**TASK TO COMPLETE:**
Search the data below for the string "immunohistochemistry" and copy all lines where it shows up.

**SUPPLIED INFORMATION:**
# # # # #

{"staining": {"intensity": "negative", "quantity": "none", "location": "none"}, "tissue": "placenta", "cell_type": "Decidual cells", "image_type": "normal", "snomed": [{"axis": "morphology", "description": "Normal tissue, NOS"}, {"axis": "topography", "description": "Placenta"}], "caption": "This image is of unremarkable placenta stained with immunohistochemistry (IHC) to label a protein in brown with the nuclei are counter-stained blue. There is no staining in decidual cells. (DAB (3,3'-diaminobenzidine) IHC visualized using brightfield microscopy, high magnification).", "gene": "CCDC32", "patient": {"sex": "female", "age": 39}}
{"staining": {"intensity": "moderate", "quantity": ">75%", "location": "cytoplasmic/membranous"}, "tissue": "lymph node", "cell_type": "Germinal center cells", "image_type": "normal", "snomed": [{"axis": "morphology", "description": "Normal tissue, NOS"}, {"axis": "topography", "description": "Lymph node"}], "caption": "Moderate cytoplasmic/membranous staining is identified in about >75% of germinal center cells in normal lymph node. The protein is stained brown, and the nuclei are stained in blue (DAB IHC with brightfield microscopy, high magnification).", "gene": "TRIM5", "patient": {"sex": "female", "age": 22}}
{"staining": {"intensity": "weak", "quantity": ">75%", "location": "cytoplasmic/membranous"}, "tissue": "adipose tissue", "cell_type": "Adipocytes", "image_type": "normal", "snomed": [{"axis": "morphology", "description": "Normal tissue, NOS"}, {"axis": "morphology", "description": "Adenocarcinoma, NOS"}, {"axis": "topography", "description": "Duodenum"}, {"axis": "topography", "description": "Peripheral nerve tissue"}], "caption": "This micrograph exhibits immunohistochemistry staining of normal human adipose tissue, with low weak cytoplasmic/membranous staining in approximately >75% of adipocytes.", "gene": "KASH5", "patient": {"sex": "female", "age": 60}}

# # # # #

**YOUR SOLUTION:**
{"staining": {"intensity": "negative", "quantity": "none", "location": "none"}, "tissue": "placenta", "cell_type": "Decidual cells", "image_type": "normal", "snomed": [{"axis": "morphology", "description": "Normal tissue, NOS"}, {"axis": "topography", "description": "Placenta"}], "caption": "This image is of unremarkable placenta stained with immunohistochemistry (IHC) to label a protein in brown with the nuclei are counter-stained blue. There is no staining in decidual cells. (DAB (3,3'-diaminobenzidine) IHC visualized using brightfield microscopy, high magnification).", "gene": "CCDC32", "patient": {"sex": "female", "age": 39}}
{"staining": {"intensity": "weak", "quantity": ">75%", "location": "cytoplasmic/membranous"}, "tissue": "adipose tissue", "cell_type": "Adipocytes", "image_type": "normal", "snomed": [{"axis": "morphology", "description": "Normal tissue, NOS"}, {"axis": "morphology", "description": "Adenocarcinoma, NOS"}, {"axis": "topography", "description": "Duodenum"}, {"axis": "topography", "description": "Peripheral nerve tissue"}], "caption": "This micrograph exhibits immunohistochemistry staining of normal human adipose tissue, with low weak cytoplasmic/membranous staining in approximately >75% of adipocytes.", "gene": "KASH5", "patient": {"sex": "female", "age": 60}}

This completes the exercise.